• INSTRUCTION
The expected reply is all of the data, returned exactly.
START DATA SHOWN
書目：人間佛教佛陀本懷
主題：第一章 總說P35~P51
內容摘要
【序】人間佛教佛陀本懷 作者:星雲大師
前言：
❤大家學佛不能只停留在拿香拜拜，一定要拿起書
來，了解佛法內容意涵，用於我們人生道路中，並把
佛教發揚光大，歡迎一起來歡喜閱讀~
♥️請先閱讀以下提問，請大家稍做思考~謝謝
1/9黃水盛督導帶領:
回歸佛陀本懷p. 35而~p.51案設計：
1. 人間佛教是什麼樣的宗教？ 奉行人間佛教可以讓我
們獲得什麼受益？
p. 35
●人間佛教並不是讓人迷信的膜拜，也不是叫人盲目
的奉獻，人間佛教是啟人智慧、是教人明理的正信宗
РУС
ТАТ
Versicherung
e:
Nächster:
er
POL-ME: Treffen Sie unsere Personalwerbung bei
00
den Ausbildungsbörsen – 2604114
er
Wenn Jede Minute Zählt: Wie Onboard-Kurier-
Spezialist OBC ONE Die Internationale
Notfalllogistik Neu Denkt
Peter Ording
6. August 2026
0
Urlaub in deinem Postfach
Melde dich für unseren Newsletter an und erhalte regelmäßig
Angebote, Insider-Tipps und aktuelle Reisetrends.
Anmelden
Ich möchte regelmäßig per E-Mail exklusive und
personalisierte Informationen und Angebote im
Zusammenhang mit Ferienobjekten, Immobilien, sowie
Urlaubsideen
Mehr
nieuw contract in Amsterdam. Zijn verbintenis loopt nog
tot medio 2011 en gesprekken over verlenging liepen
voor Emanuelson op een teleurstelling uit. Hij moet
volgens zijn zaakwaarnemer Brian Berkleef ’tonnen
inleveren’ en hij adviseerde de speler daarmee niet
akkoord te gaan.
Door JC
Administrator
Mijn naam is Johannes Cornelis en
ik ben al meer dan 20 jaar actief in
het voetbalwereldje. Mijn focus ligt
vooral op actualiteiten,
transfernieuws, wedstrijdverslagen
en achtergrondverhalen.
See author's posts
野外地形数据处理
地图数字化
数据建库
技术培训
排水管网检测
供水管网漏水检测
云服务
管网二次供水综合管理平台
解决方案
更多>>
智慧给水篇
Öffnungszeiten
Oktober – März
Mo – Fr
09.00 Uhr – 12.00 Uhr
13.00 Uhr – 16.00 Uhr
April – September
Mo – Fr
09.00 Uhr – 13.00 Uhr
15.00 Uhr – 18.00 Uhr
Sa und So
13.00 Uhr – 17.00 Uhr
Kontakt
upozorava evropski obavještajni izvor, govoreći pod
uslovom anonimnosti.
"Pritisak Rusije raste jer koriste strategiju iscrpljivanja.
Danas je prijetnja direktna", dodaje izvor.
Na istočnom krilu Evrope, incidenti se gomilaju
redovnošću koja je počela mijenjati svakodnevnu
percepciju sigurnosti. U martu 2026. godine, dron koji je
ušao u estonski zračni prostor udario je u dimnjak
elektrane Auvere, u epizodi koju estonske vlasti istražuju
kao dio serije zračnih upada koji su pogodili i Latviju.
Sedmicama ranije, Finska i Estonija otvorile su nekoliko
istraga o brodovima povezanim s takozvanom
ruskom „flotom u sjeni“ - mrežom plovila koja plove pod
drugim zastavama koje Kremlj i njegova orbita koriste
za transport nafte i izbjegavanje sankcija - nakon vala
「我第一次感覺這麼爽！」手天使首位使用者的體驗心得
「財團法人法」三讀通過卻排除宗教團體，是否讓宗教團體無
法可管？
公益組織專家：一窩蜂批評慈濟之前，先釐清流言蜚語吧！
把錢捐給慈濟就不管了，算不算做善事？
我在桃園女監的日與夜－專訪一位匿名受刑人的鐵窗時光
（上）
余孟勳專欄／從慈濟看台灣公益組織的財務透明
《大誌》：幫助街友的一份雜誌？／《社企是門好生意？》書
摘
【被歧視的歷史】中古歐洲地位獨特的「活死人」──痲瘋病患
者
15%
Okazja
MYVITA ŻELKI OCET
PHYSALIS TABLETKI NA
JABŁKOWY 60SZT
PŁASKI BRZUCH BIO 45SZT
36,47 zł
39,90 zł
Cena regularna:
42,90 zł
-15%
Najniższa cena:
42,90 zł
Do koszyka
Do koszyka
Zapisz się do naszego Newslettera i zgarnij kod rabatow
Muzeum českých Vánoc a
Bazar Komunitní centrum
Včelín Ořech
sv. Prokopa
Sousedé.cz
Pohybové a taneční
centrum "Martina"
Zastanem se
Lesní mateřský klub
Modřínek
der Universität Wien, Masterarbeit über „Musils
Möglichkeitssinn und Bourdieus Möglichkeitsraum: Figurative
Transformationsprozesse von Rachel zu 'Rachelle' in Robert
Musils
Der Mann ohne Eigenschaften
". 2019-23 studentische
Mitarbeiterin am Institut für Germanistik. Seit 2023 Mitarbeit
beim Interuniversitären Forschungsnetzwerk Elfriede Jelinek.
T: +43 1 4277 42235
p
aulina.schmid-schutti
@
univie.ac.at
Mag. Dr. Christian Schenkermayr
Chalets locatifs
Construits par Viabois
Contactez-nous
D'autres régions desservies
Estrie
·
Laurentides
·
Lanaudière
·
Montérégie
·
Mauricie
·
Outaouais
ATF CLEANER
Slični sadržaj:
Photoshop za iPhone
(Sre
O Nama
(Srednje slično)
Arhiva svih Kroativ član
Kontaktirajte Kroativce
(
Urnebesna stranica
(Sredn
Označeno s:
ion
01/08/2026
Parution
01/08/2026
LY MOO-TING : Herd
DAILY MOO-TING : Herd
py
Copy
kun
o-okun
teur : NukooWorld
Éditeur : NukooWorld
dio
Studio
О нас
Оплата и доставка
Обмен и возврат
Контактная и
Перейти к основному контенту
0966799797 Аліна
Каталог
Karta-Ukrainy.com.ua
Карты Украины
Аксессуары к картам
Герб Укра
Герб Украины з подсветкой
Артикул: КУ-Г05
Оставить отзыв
END DATA SHOWN
• REPLY TO THE EXERCISE
書目：人間佛教佛陀本懷
主題：第一章 總說P35~P51
內容摘要
【序】人間佛教佛陀本懷 作者:星雲大師
前言：
❤大家學佛不能只停留在拿香拜拜，一定要拿起書
來，了解佛法內容意涵，用於我們人生道路中，並把
佛教發揚光大，歡迎一起來歡喜閱讀~
♥️請先閱讀以下提問，請大家稍做思考~謝謝
1/9黃水盛督導帶領:
回歸佛陀本懷p. 35而~p.51案設計：
1. 人間佛教是什麼樣的宗教？ 奉行人間佛教可以讓我
們獲得什麼受益？
p. 35
●人間佛教並不是讓人迷信的膜拜，也不是叫人盲目
的奉獻，人間佛教是啟人智慧、是教人明理的正信宗
РУС
ТАТ
Versicherung
e:
Nächster:
er
POL-ME: Treffen Sie unsere Personalwerbung bei
00
den Ausbildungsbörsen – 2604114
er
Wenn Jede Minute Zählt: Wie Onboard-Kurier-
Spezialist OBC ONE Die Internationale
Notfalllogistik Neu Denkt
Peter Ording
6. August 2026
0
Urlaub in deinem Postfach
Melde dich für unseren Newsletter an und erhalte regelmäßig
Angebote, Insider-Tipps und aktuelle Reisetrends.
Anmelden
Ich möchte regelmäßig per E-Mail exklusive und
personalisierte Informationen und Angebote im
Zusammenhang mit Ferienobjekten, Immobilien, sowie
Urlaubsideen
Mehr
nieuw contract in Amsterdam. Zijn verbintenis loopt nog
tot medio 2011 en gesprekken over verlenging liepen
voor Emanuelson op een teleurstelling uit. Hij moet
volgens zijn zaakwaarnemer Brian Berkleef ’tonnen
inleveren’ en hij adviseerde de speler daarmee niet
akkoord te gaan.
Door JC
Administrator
Mijn naam is Johannes Cornelis en
ik ben al meer dan 20 jaar actief in
het voetbalwereldje. Mijn focus ligt
vooral op actualiteiten,
transfernieuws, wedstrijdverslagen
en achtergrondverhalen.
See author's posts
野外地形数据处理
地图数字化
数据建库
技术培训
排水管网检测
供水管网漏水检测
云服务
管网二次供水综合管理平台
解决方案
更多>>
智慧给水篇
Öffnungszeiten
Oktober – März
Mo – Fr
09.00 Uhr – 12.00 Uhr
13.00 Uhr – 16.00 Uhr
April – September
Mo – Fr
09.00 Uhr – 13.00 Uhr
15.00 Uhr – 18.00 Uhr
Sa und So
13.00 Uhr – 17.00 Uhr
Kontakt
upozorava evropski obavještajni izvor, govoreći pod
uslovom anonimnosti.
"Pritisak Rusije raste jer koriste strategiju iscrpljivanja.
Danas je prijetnja direktna", dodaje izvor.
Na istočnom krilu Evrope, incidenti se gomilaju
redovnošću koja je počela mijenjati svakodnevnu
percepciju sigurnosti. U martu 2026. godine, dron koji je
ušao u estonski zračni prostor udario je u dimnjak
elektrane Auvere, u epizodi koju estonske vlasti istražuju
kao dio serije zračnih upada koji su pogodili i Latviju.
Sedmicama ranije, Finska i Estonija otvorile su nekoliko
istraga o brodovima povezanim s takozvanom
ruskom „flotom u sjeni“ - mrežom plovila koja plove pod
drugim zastavama koje Kremlj i njegova orbita koriste
za transport nafte i izbjegavanje sankcija - nakon vala
「我第一次感覺這麼爽！」手天使首位使用者的體驗心得
「財團法人法」三讀通過卻排除宗教團體，是否讓宗教團體無
法可管？
公益組織專家：一窩蜂批評慈濟之前，先釐清流言蜚語吧！
把錢捐給慈濟就不管了，算不算做善事？
我在桃園女監的日與夜－專訪一位匿名受刑人的鐵窗時光
（上）
余孟勳專欄／從慈濟看台灣公益組織的財務透明
《大誌》：幫助街友的一份雜誌？／《社企是門好生意？》書
摘
【被歧視的歷史】中古歐洲地位獨特的「活死人」──痲瘋病患
者
15%
Okazja
MYVITA ŻELKI OCET
PHYSALIS TABLETKI NA
JABŁKOWY 60SZT
PŁASKI BRZUCH BIO 45SZT
36,47 zł
39,90 zł
Cena regularna:
42,90 zł
-15%
Najniższa cena:
42,90 zł
Do koszyka
Do koszyka
Zapisz się do naszego Newslettera i zgarnij kod rabatow
Muzeum českých Vánoc a
Bazar Komunitní centrum
Včelín Ořech
sv. Prokopa
Sousedé.cz
Pohybové a taneční
centrum "Martina"
Zastanem se
Lesní mateřský klub
Modřínek
der Universität Wien, Masterarbeit über „Musils
Möglichkeitssinn und Bourdieus Möglichkeitsraum: Figurative
Transformationsprozesse von Rachel zu 'Rachelle' in Robert
Musils
Der Mann ohne Eigenschaften
". 2019-23 studentische
Mitarbeiterin am Institut für Germanistik. Seit 2023 Mitarbeit
beim Interuniversitären Forschungsnetzwerk Elfriede Jelinek.
T: +43 1 4277 42235
p
aulina.schmid-schutti
@
univie.ac.at
Mag. Dr. Christian Schenkermayr
Chalets locatifs
Construits par Viabois
Contactez-nous
D'autres régions desservies
Estrie
·
Laurentides
·
Lanaudière
·
Montérégie
·
Mauricie
·
Outaouais
ATF CLEANER
Slični sadržaj:
Photoshop za iPhone
(Sre
O Nama
(Srednje slično)
Arhiva svih Kroativ član
Kontaktirajte Kroativce
(
Urnebesna stranica
(Sredn
Označeno s:
ion
01/08/2026
Parution
01/08/2026
LY MOO-TING : Herd
DAILY MOO-TING : Herd
py
Copy
kun
o-okun
teur : NukooWorld
Éditeur : NukooWorld
dio
Studio
О нас
Оплата и доставка
Обмен и возврат
Контактная и
Перейти к основному контенту
0966799797 Аліна
Каталог
Karta-Ukrainy.com.ua
Карты Украины
Аксессуары к картам
Герб Укра
Герб Украины з подсветкой
Артикул: КУ-Г05
Оставить отзыв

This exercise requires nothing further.